-------- İncelenecek metin --------

Foto muhabirliği de profesyonel bir meslek olarak sıkıntılı, problemli bir süreçten geçiyor. Sizin de ciddi anlamda bir foto muhabirliği geçmişiniz ve deneyiminiz var. Dolayısıyla, vaziyeti yakından bilen birisiniz. Foto muhabirliği mesleği bu gün nasıl bir atmosfer yaşamaktadır, gelecek on yıllarda durum ne olur sizce?  

Dün ile bugün arasında çok köklü bir ayrım görmüyorum. Aynı örgütsüzlük, aynı mesleki sorunlar, benzer nitelik seviyesi problemleri… En büyük fark, dünya ile entegre olmaya başlayan bir görünüm çizmesi. Bu da yine internetin yararları hanesine yazılabilir. Genç kuşağın, dünya basın fotoğrafını çok yakından takip ediyor ve trendlere ayak uyduruyor olması, hepimizin bildiği sonuçları beraberinde getiriyor. Türkiye’de fotoğraf üreten foto muhabirlerinin fotoğrafları uluslararası medyada manşetlere çıkıyor, mesleki yarışmalarda ödüller kazandırıyor. Meslek dışından fotoğrafçıların özellikle toplumsal olaylardaki performansı, -çok gerekli mi bilmiyorum ama- diğerlerinin rekabet duygusunu kamçılıyor. Yurttaş gazeteci kavramıyla beraber ele alınacak olursa yurttaş fotoğrafçıların çığ gibi büyümesi, nitelikli çalışmalara imza atması, meslek içindekilerin kendilerini daha diri tutmasına sebep oluyor. Bir diğer olumlu nokta da akademik ortamda fotoğraf eğitimi almış kişilerin mesleğe ilgi duymaya başlamaları. Bu da gelişim ivmesini yükseltiyor elbette. Ancak basın fotoğrafçılığını bir meslek olarak ele alıyorsak, “daha iyi fotoğraflar”ın üretiliyor olması çok da bir şey ifade etmiyor bana. Mesleğin köklü sorunlarını çözme yolunda neredeyse en küçük bir adım atılmıyor. Bu da yetişen kuşaktaki insanların çok geçmeden bu alandan uzaklaşmalarına sebep olacağı için gelişim çizgisinin korunması pek mümkün olamayacak korkarım.

-------- Veri alıntıları --------

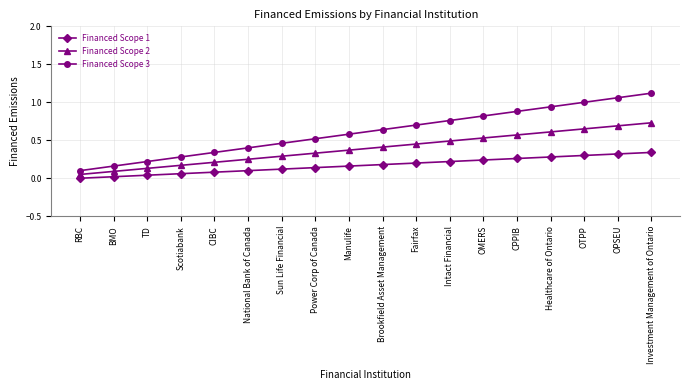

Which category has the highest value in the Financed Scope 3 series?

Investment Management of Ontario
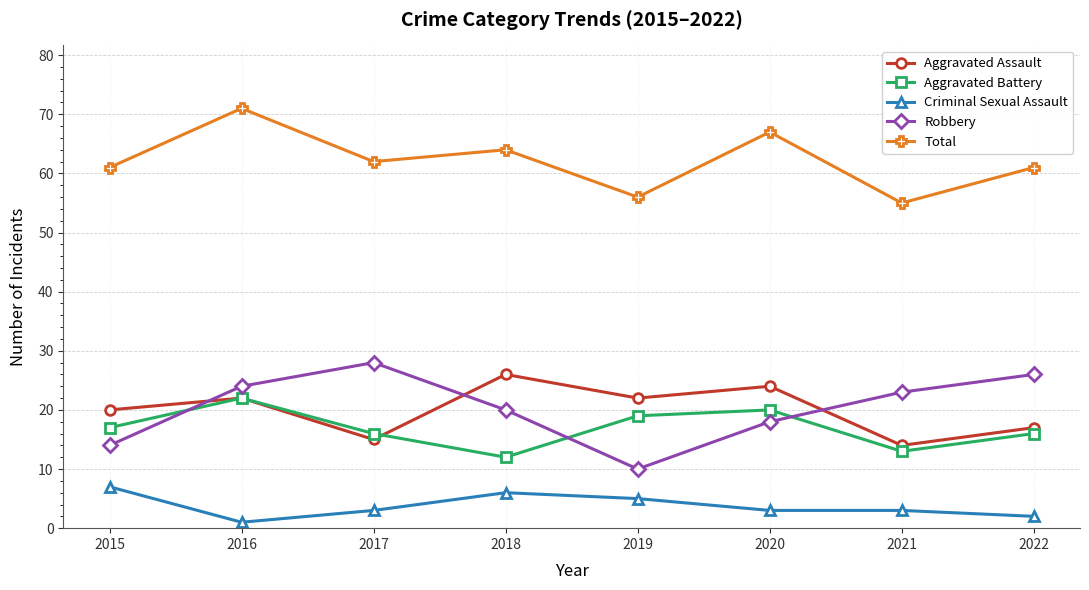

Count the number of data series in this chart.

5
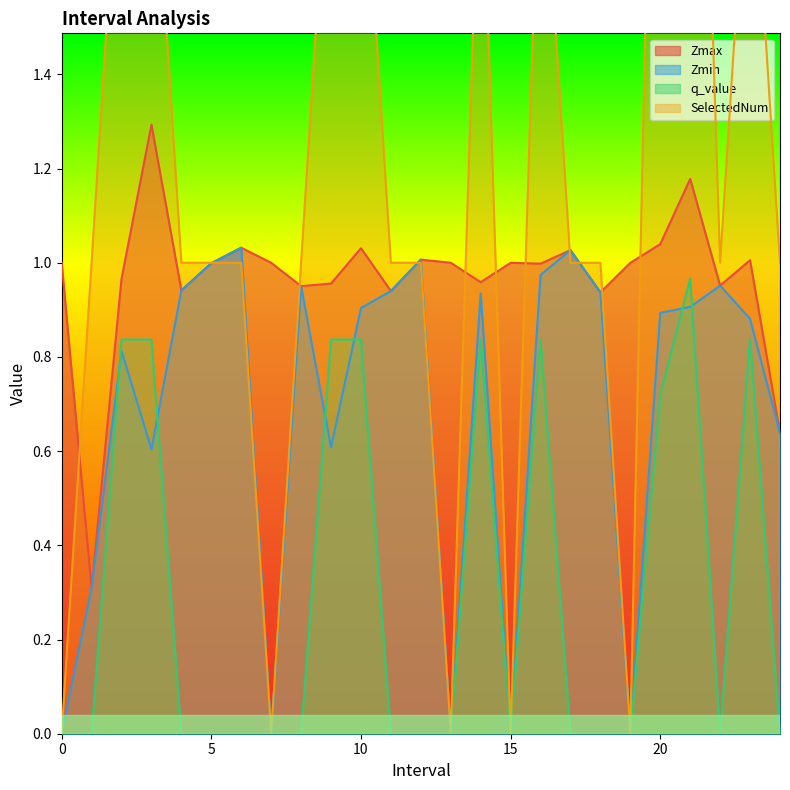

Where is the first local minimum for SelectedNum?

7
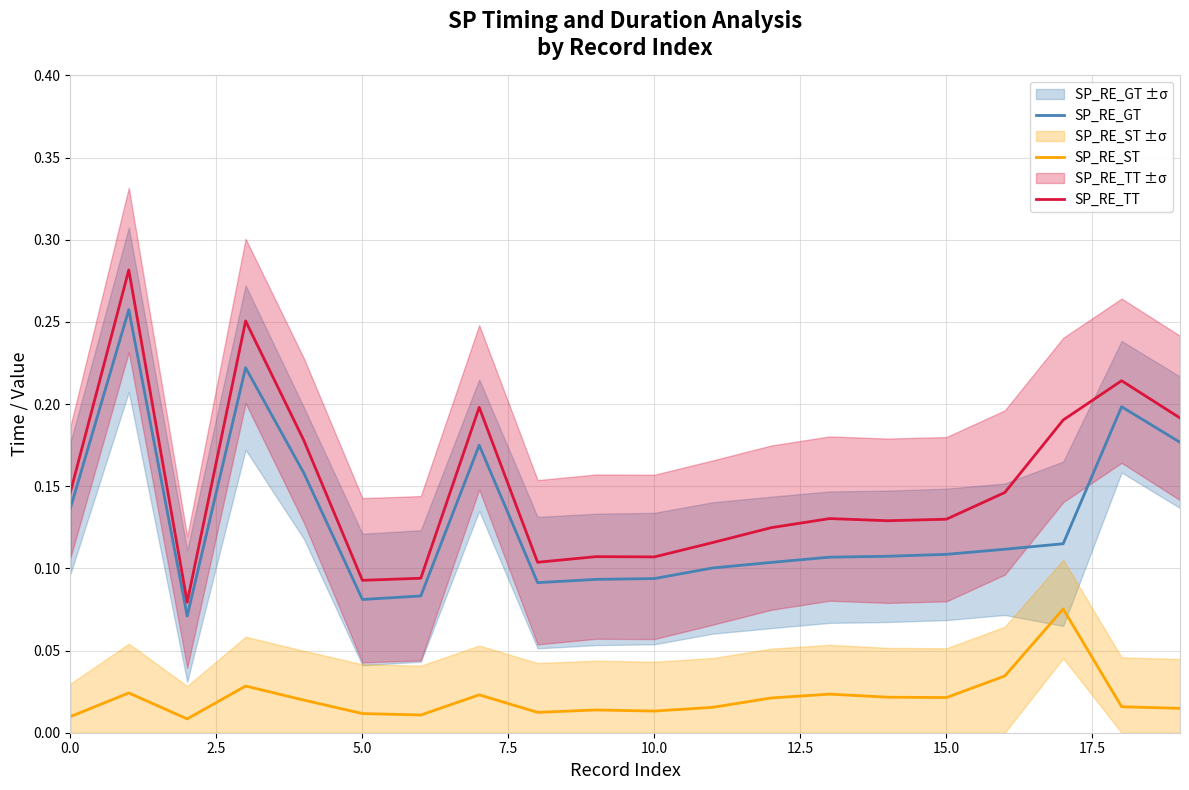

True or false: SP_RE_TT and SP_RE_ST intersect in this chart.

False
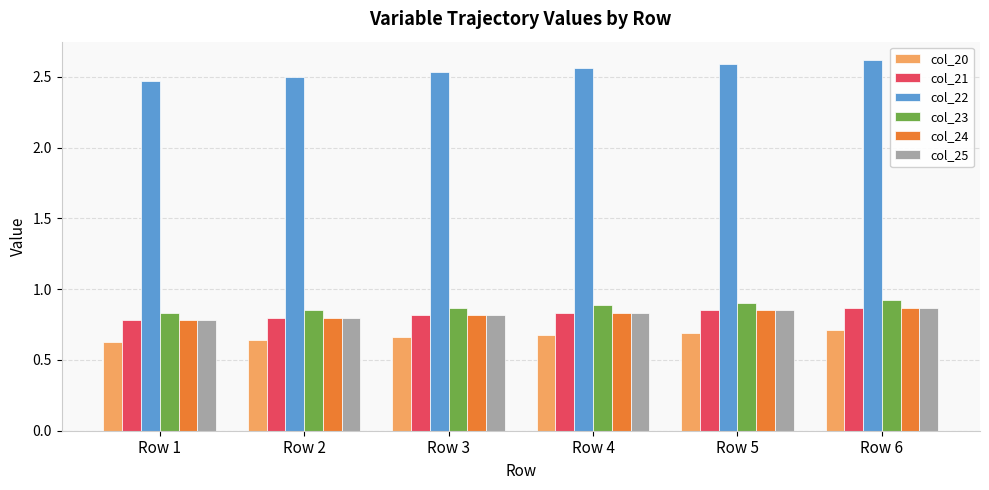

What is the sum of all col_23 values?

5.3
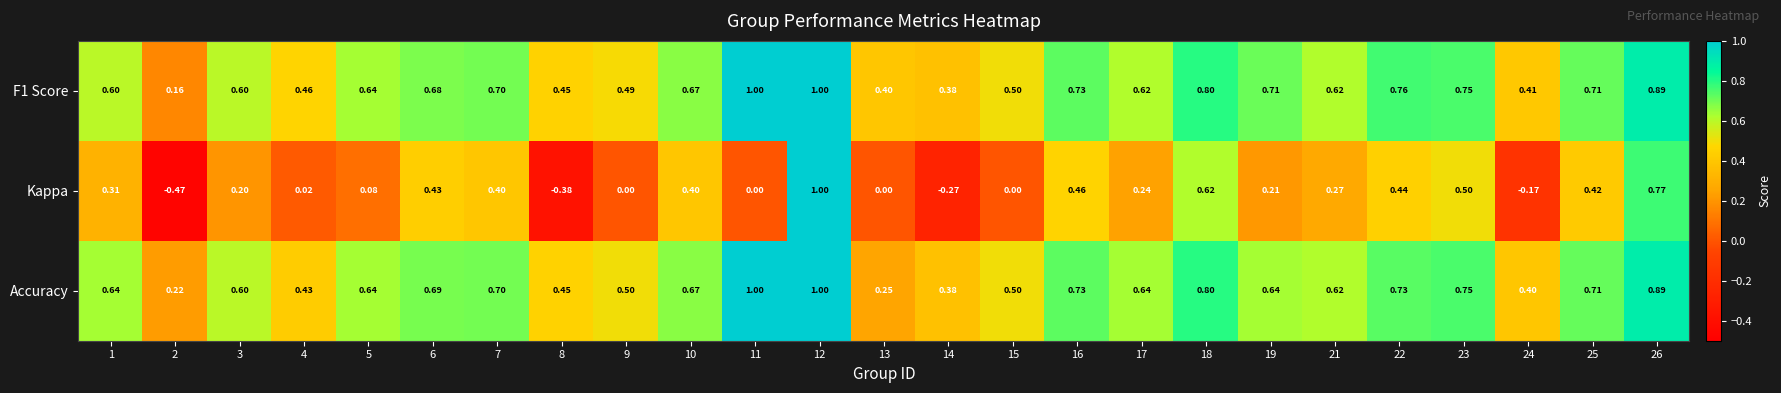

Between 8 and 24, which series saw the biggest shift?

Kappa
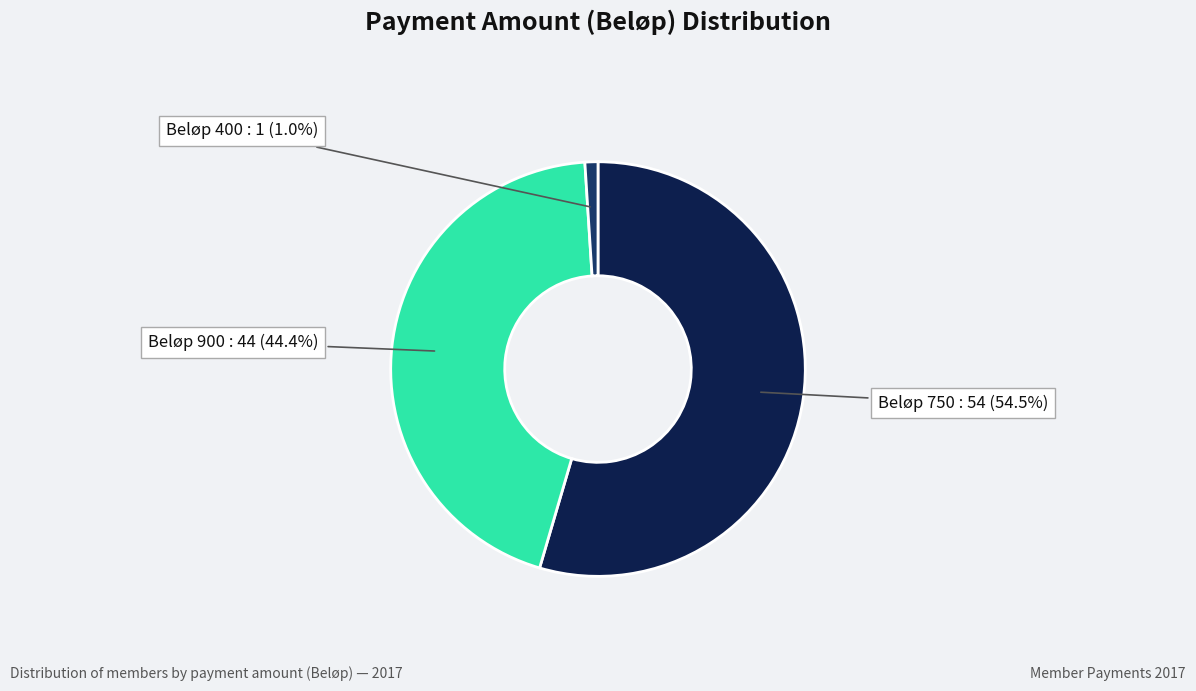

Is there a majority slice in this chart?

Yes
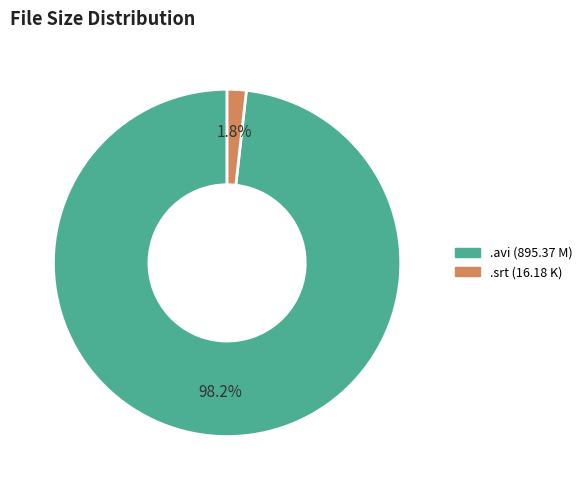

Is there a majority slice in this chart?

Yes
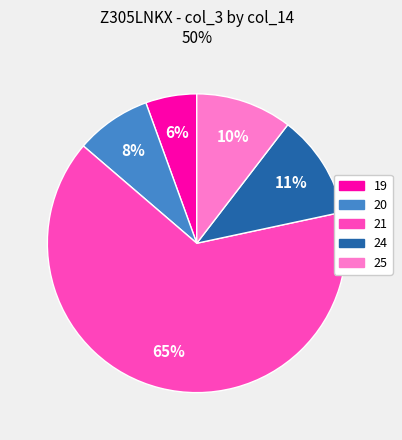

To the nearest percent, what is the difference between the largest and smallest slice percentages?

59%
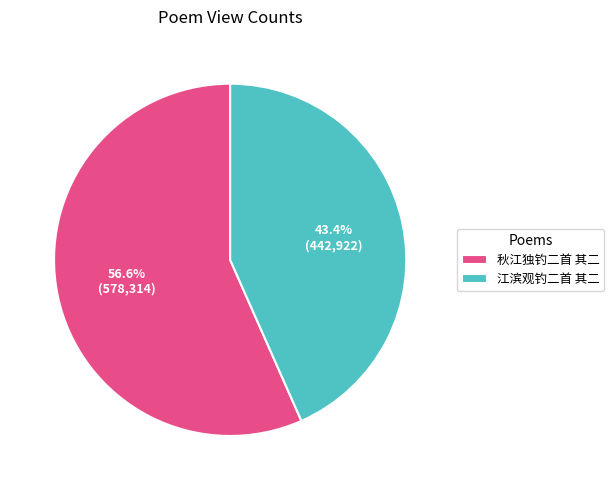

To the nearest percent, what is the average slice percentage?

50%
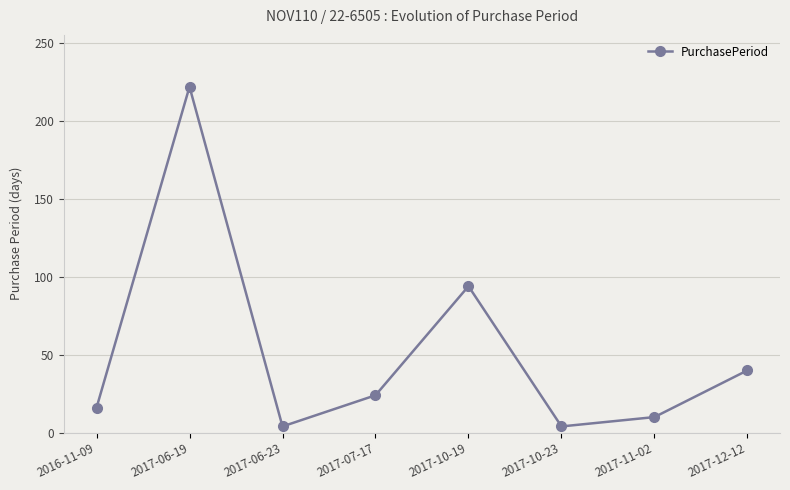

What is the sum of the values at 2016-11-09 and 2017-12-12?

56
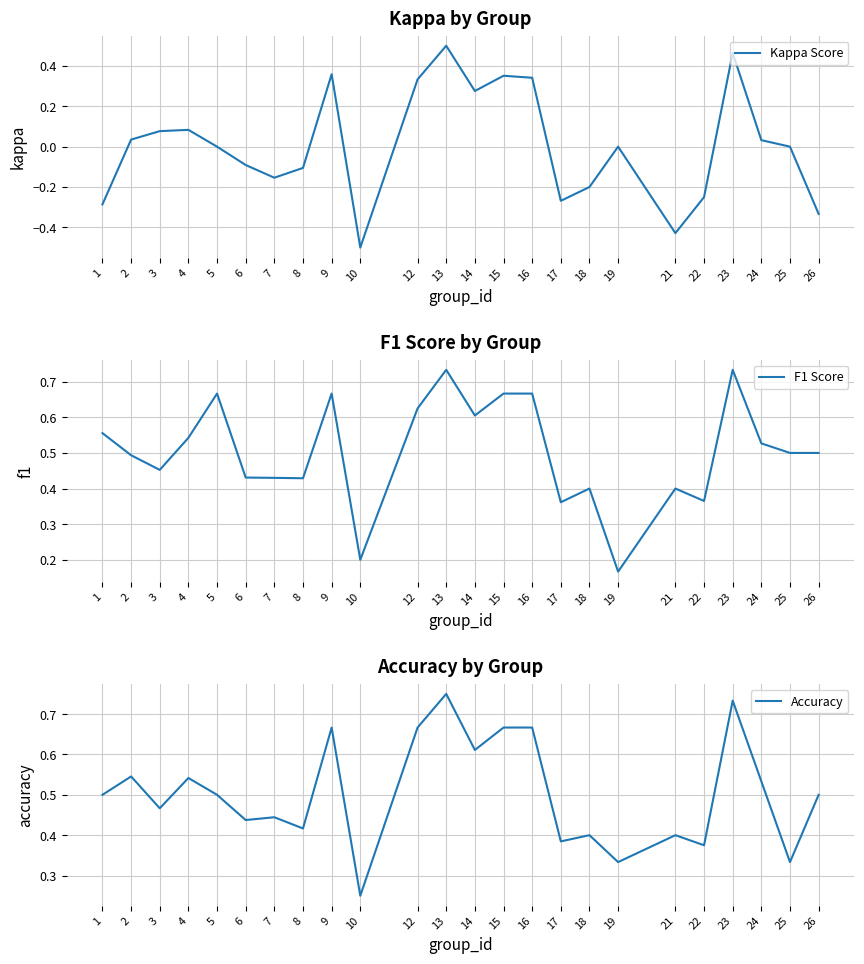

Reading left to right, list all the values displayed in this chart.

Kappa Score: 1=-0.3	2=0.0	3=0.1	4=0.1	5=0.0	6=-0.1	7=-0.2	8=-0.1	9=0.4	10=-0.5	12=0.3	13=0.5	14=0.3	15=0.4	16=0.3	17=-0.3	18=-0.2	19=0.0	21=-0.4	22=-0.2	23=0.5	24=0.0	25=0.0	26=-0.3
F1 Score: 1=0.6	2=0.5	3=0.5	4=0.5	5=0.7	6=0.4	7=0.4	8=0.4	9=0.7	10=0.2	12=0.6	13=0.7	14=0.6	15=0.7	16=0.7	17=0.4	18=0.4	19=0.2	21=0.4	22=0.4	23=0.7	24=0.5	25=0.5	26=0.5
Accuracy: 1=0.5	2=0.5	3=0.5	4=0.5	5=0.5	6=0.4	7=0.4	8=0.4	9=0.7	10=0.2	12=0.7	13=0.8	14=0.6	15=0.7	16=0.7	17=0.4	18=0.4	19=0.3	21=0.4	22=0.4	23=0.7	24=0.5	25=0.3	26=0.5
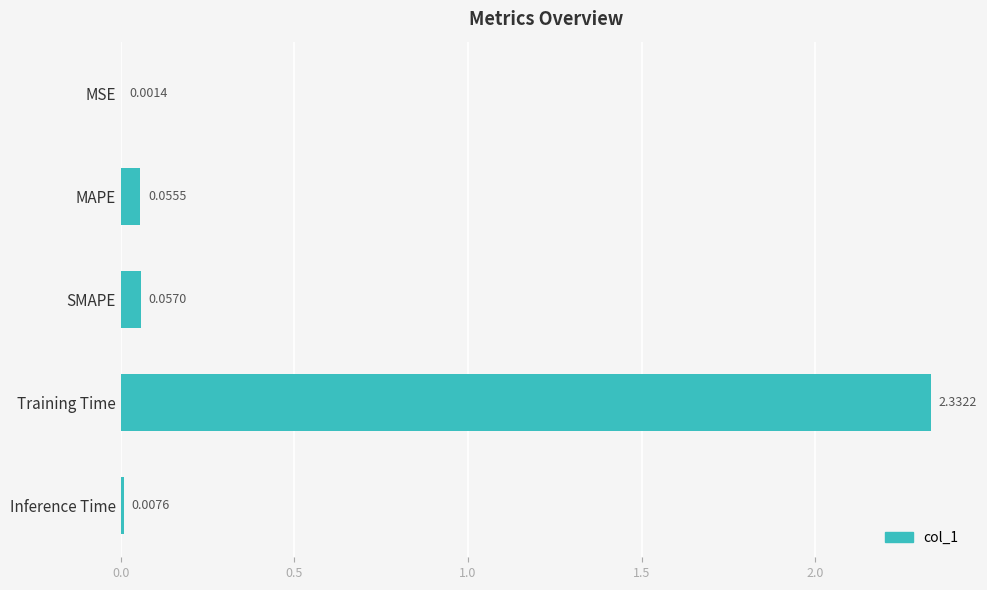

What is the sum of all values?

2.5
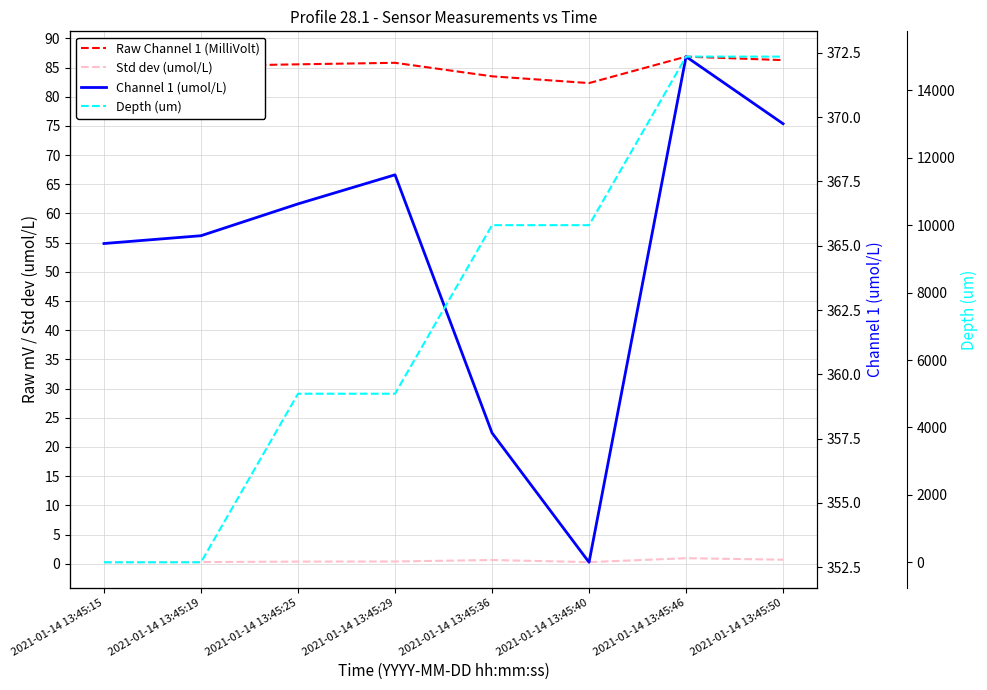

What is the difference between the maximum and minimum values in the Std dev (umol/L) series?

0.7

--------

-- Yapılacak iş A --
Foto muhabirliği üzerine olan metinden "Foto muhabirliği de" sözcüklerinin geçtiği yerden başlayıp "ne olur sizce?" sözcüklerinden sonra biten kısmı aynen alıntılayın.
-- Yapılacak iş B --
Foto muhabirliği üzerine olan metne göre aşağıdaki soruları yanıtlayın.
(i) Dün ile bugün arasındaki en büyük fark ne olarak gösteriliyor?
(ii) Türkiye'de fotoğraf üreten foto muhabirlerinin fotoğrafları nerede manşetlere çıkıyor?
(iii) Mesleğe ilgi duymaya başlamaları olumlu bir nokta olarak belirtilen kişiler kimlerdir?

-- Çözümünüz A --
Foto muhabirliği de profesyonel bir meslek olarak sıkıntılı, problemli bir süreçten geçiyor. Sizin de ciddi anlamda bir foto muhabirliği geçmişiniz ve deneyiminiz var. Dolayısıyla, vaziyeti yakından bilen birisiniz. Foto muhabirliği mesleği bu gün nasıl bir atmosfer yaşamaktadır, gelecek on yıllarda durum ne olur sizce?

-- Çözümünüz B --
(i) Mesleğin dünya ile entegre olmaya başlayan bir görünüm çizmesi.
(ii) Uluslararası medyada.
(iii) Akademik ortamda fotoğraf eğitimi almış kişiler.